October 22, 2020

U.S. Stocks Slightly Higher

Before trading began, the Commerce Department said that both personal income and spending rose 0.4 percent in April, in line with what economists expected. Higher food and gas prices accounted for most of the spending increase.

A cut in the amount withdrawn from paychecks for Social Security has given incomes a boost this year. But that extra take-home pay has been pinched by higher prices for gasoline.

But the government’s figures do not account for the dip in gas prices in May because they lag by a month. The Thomson Reuters/University of Michigan Consumer Sentiment index, a closely watched measure of consumer confidence, rose to 74.3 in May, above analysts’ estimates of 70. Concerns about higher gas prices and inflation had knocked the gauge down in March and April.

“That’s what a 25-cent drop in gas prices will do,” David Ader, bond strategist at CRT Capital Group, wrote in an email to clients. At the close of trading, the Dow Jones industrial average was up 38.82 points, or 0.31 percent. The Standard and Poor’s 550-stock index rose 5.41 points, or 0.41 percent. The Nasdaq composite index was up 13.94 points, or 0.5 percent.

Markets are closed Monday for Memorial Day.

European and Asian stock markets mostly rose Friday as a recovery in commodity shares helped investors look past weak economic data from the United States and worries about Greece’s debt troubles.

Sentiment has been dented in recent weeks by fears that the American economy, the world’s largest, is running out of steam. In a revised look at economic growth, the Commerce Department reported Thursday that the economy grew at a tepid annual rate of 1.8 percent in the first quarter, lower than many economists expected. Gasoline prices that reached $4 a gallon and sharp cutbacks in government spending hindered growth. The Labor Department also said more people applied for unemployment benefits last week.

Traders have also been shaken by worries that Greece may not get its next rescue loan installment, with a top European Union official reportedly warning that the International Monetary Fund may hold back on its part of the bailout. Those jitters hurt the euro and stocks on Thursday.

Then on Friday, Greece’s main opposition conservative party rejected a government plea for cross-party agreement on new austerity measures, despite strong pressure from the European Union and investor worries about a default. The party’s leader, Antonis Samaras, said he could not endorse a program that would “flatten the Greek economy and destroy Greek society.”

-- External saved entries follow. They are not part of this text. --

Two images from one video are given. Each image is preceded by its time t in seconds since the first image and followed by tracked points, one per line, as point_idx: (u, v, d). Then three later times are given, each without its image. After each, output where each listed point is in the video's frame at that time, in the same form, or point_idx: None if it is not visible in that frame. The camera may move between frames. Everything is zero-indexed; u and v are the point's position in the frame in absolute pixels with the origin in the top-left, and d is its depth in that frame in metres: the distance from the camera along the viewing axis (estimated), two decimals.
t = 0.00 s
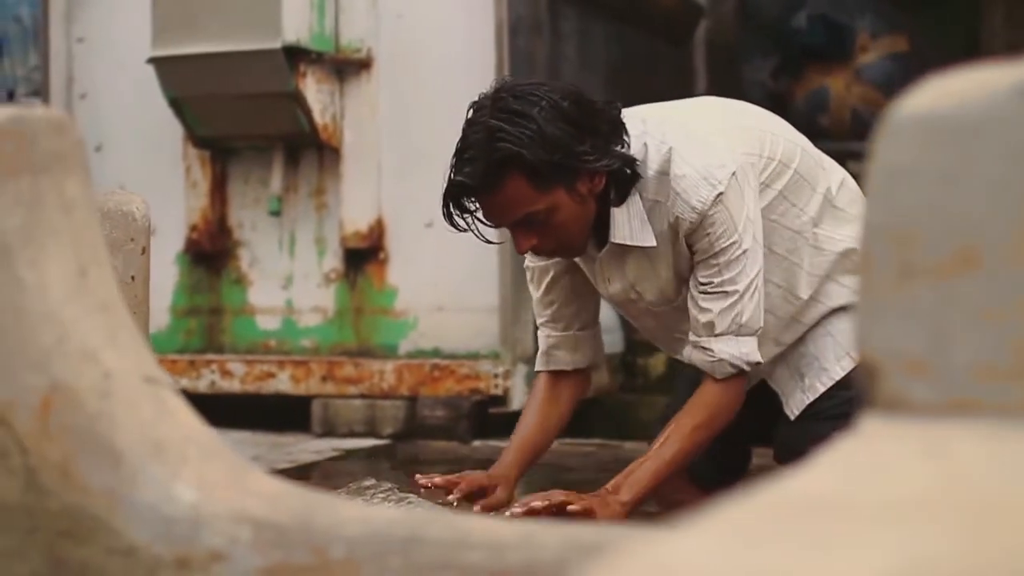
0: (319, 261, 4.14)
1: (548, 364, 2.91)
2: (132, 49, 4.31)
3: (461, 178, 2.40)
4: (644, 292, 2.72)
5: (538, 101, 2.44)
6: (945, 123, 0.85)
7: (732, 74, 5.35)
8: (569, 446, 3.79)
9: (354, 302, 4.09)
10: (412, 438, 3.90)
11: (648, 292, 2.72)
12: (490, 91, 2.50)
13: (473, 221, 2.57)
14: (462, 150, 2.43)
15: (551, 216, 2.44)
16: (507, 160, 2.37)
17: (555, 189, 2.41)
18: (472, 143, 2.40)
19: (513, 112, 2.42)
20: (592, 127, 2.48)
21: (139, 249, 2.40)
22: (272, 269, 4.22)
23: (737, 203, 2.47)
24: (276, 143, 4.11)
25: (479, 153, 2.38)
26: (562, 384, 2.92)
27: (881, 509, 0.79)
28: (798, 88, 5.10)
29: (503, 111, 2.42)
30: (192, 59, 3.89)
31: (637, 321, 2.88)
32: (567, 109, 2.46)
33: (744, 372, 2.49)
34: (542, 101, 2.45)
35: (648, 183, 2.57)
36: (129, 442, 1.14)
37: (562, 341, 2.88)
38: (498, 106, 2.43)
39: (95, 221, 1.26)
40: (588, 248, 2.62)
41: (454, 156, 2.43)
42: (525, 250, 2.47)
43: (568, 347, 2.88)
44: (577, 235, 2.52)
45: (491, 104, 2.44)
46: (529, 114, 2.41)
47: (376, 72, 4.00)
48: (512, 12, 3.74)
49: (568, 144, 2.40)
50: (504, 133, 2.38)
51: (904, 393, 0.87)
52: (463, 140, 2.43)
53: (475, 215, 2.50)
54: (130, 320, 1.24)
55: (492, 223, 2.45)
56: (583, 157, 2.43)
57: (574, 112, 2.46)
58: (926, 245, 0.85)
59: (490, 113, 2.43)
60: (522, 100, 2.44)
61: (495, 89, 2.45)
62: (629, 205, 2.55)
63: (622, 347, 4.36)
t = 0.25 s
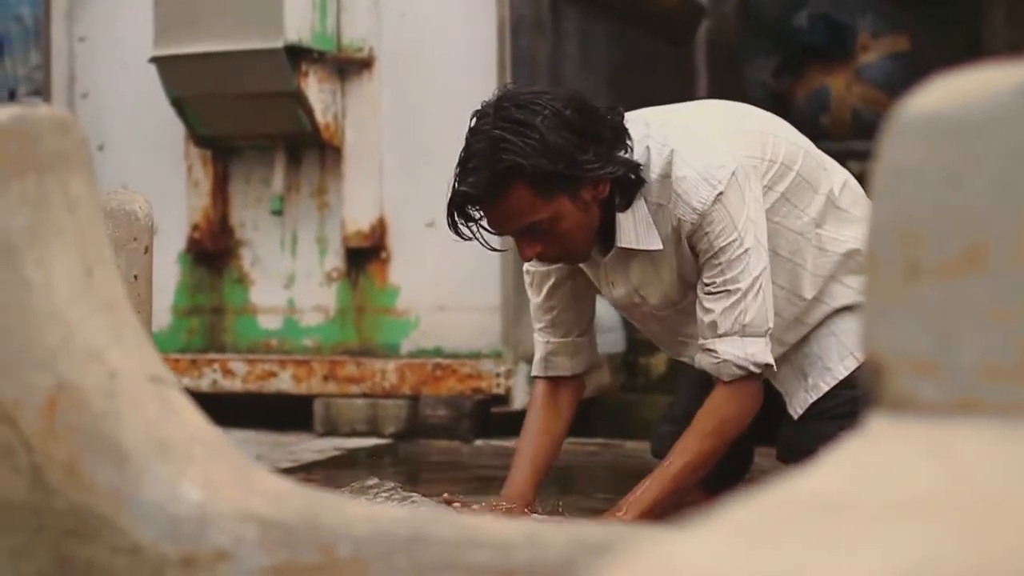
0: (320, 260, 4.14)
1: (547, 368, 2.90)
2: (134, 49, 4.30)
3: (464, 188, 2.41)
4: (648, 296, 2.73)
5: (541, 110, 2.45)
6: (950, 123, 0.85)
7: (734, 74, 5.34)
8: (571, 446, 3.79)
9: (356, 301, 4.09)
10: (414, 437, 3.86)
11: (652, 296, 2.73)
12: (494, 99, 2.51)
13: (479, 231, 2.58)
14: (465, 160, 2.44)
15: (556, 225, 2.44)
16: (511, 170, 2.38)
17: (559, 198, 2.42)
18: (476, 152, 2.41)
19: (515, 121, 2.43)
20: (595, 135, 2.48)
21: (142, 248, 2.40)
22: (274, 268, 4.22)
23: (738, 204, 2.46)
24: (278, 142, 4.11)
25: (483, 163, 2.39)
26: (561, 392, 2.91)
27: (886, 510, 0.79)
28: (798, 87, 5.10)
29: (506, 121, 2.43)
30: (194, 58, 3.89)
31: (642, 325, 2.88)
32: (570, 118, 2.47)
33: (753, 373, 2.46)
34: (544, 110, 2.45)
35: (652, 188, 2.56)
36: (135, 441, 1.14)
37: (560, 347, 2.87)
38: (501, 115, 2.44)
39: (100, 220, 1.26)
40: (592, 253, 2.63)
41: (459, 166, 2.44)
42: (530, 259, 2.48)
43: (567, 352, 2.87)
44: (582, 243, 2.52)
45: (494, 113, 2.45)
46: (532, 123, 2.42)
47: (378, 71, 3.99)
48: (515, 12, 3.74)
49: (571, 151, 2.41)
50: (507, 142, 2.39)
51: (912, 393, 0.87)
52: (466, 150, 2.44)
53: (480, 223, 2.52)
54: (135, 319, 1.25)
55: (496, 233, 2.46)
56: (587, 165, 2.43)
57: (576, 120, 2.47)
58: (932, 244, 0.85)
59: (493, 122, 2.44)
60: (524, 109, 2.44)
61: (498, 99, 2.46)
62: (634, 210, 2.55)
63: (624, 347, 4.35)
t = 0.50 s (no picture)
0: (323, 260, 4.11)
1: (547, 370, 2.90)
2: (138, 50, 4.29)
3: (467, 204, 2.40)
4: (653, 302, 2.72)
5: (542, 124, 2.44)
6: (959, 122, 0.85)
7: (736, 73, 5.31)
8: (574, 446, 3.78)
9: (359, 301, 4.07)
10: (417, 436, 3.86)
11: (656, 302, 2.72)
12: (495, 112, 2.49)
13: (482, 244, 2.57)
14: (468, 176, 2.43)
15: (560, 238, 2.44)
16: (513, 187, 2.36)
17: (562, 213, 2.41)
18: (478, 169, 2.40)
19: (516, 137, 2.41)
20: (596, 146, 2.47)
21: (146, 248, 2.40)
22: (278, 266, 4.20)
23: (745, 211, 2.43)
24: (282, 142, 4.08)
25: (486, 179, 2.38)
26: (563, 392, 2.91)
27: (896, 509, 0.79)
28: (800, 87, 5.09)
29: (507, 137, 2.41)
30: (198, 58, 3.87)
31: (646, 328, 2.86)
32: (571, 131, 2.45)
33: (767, 377, 2.45)
34: (546, 124, 2.44)
35: (657, 196, 2.55)
36: (145, 441, 1.14)
37: (561, 350, 2.88)
38: (502, 131, 2.43)
39: (109, 219, 1.27)
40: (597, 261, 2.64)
41: (461, 182, 2.43)
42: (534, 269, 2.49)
43: (568, 355, 2.88)
44: (586, 254, 2.53)
45: (495, 129, 2.44)
46: (533, 138, 2.40)
47: (382, 71, 3.98)
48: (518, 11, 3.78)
49: (574, 165, 2.40)
50: (509, 158, 2.37)
51: (924, 393, 0.87)
52: (468, 166, 2.43)
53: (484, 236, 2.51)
54: (143, 319, 1.25)
55: (501, 246, 2.46)
56: (589, 178, 2.42)
57: (578, 133, 2.45)
58: (942, 243, 0.86)
59: (494, 138, 2.42)
60: (525, 124, 2.43)
61: (499, 114, 2.45)
62: (639, 221, 2.55)
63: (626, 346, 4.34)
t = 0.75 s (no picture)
0: (326, 260, 3.73)
1: (539, 373, 2.77)
2: (143, 49, 3.91)
3: (470, 225, 2.28)
4: (658, 311, 2.58)
5: (544, 142, 2.29)
6: (970, 124, 0.85)
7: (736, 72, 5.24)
8: (579, 446, 3.76)
9: (362, 301, 3.69)
10: (422, 438, 3.52)
11: (662, 311, 2.58)
12: (496, 129, 2.36)
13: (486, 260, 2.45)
14: (469, 194, 2.30)
15: (565, 254, 2.32)
16: (516, 209, 2.24)
17: (566, 230, 2.29)
18: (480, 188, 2.27)
19: (518, 156, 2.28)
20: (598, 163, 2.33)
21: (151, 247, 2.40)
22: (280, 267, 3.81)
23: (749, 217, 2.30)
24: (286, 141, 3.71)
25: (488, 199, 2.25)
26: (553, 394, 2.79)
27: (912, 507, 0.79)
28: (802, 86, 5.05)
29: (510, 156, 2.28)
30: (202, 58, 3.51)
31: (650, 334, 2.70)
32: (575, 148, 2.31)
33: (782, 381, 2.28)
34: (548, 142, 2.30)
35: (658, 205, 2.40)
36: (156, 440, 1.14)
37: (556, 352, 2.75)
38: (505, 150, 2.29)
39: (118, 218, 1.26)
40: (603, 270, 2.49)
41: (463, 202, 2.30)
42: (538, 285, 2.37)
43: (561, 358, 2.75)
44: (590, 268, 2.40)
45: (497, 147, 2.30)
46: (535, 158, 2.27)
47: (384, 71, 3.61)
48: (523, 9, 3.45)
49: (579, 183, 2.27)
50: (512, 179, 2.24)
51: (935, 392, 0.87)
52: (470, 185, 2.30)
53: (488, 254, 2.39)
54: (154, 319, 1.25)
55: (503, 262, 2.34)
56: (592, 195, 2.29)
57: (581, 150, 2.31)
58: (953, 243, 0.86)
59: (496, 156, 2.29)
60: (527, 142, 2.29)
61: (500, 132, 2.31)
62: (642, 229, 2.40)
63: (629, 346, 4.34)
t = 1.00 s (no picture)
0: (332, 260, 3.72)
1: (559, 382, 2.75)
2: (149, 49, 3.87)
3: (474, 235, 2.24)
4: (663, 318, 2.55)
5: (548, 153, 2.24)
6: (991, 122, 0.86)
7: (740, 71, 5.22)
8: (585, 446, 3.76)
9: (367, 301, 3.68)
10: (427, 436, 3.49)
11: (666, 316, 2.55)
12: (501, 139, 2.30)
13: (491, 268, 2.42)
14: (474, 204, 2.25)
15: (570, 264, 2.28)
16: (520, 220, 2.20)
17: (571, 240, 2.25)
18: (484, 199, 2.22)
19: (523, 166, 2.23)
20: (602, 174, 2.27)
21: (159, 247, 2.41)
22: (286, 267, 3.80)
23: (755, 227, 2.25)
24: (291, 141, 3.69)
25: (493, 209, 2.21)
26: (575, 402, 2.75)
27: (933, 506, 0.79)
28: (806, 86, 5.06)
29: (515, 168, 2.23)
30: (209, 59, 3.48)
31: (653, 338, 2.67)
32: (579, 159, 2.26)
33: (782, 391, 2.28)
34: (553, 152, 2.24)
35: (663, 215, 2.37)
36: (173, 439, 1.14)
37: (573, 361, 2.72)
38: (509, 162, 2.24)
39: (135, 219, 1.27)
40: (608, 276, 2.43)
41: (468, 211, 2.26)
42: (542, 295, 2.33)
43: (579, 367, 2.72)
44: (594, 277, 2.36)
45: (501, 158, 2.25)
46: (539, 168, 2.22)
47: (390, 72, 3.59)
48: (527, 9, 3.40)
49: (584, 194, 2.22)
50: (517, 190, 2.20)
51: (956, 391, 0.88)
52: (474, 195, 2.25)
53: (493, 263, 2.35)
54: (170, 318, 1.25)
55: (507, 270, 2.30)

Mr. Samaras and other opposition party leaders met with Greece’s prime minister, George Papandreou, for more than three hours in a failed effort to reach a deal that would extend debt reduction measures to 2015, two years beyond the present government’s mandate.

Amid the uncertainty, the main stock index in Athens closed down 1.7 percent on the day.

The euro recovered strongly from a sell-off on Thursday, rising to $1.4263 from $1.4140 the day before.

European shares posted solid gains. Britain’s FTSE 100 was 1.1 percent higher; Germany’s DAX rose 0.7 percent and France’s CAC 40 was 1 percent higher.

Commodities stocks led the gains, with Rio Tinto and Antofagasta up 1.8 percent and 2.4 percent.

In Asia, most indexes rose, though Japan’s Nikkei 225 index drifted down to close 0.4 percent lower at 9,521.94.

Sony fell 3.2 percent, a day after reporting a 259.6 billion yen ($3.2 billion) loss for the fiscal year ended March 2011 and its third straight year of losses. Costs of online security breaches around the world and the March 11 earthquake in northeastern Japan battered the electronics and entertainment giant.

Hong Kong’s Hang Seng gained 1 percent to 23,118.07. South Korea’s Kospi finished 0.4 percent higher at 2,100.24. Australia’s S. P./ASX 200 added 0.5 percent to 4,684.

Mainland Chinese shares sank to their lowest level in nearly eight months as investors, succumbing to gloom over the outlook for the latter half of the year, unloaded shares.

The benchmark Shanghai Composite Index lost 1 percent to 2,709.95, its lowest close since Sept. 30. The Shenzhen Composite Index fell 2 percent to 1,101.11. Shares in coal companies advanced while agricultural-related and textile shares fell sharply.

Benchmark oil for July delivery was up 25 cents to $100.48 per barrel on the New York Mercantile Exchange.

The dollar fell to 81.09 yen from 81.30 yen.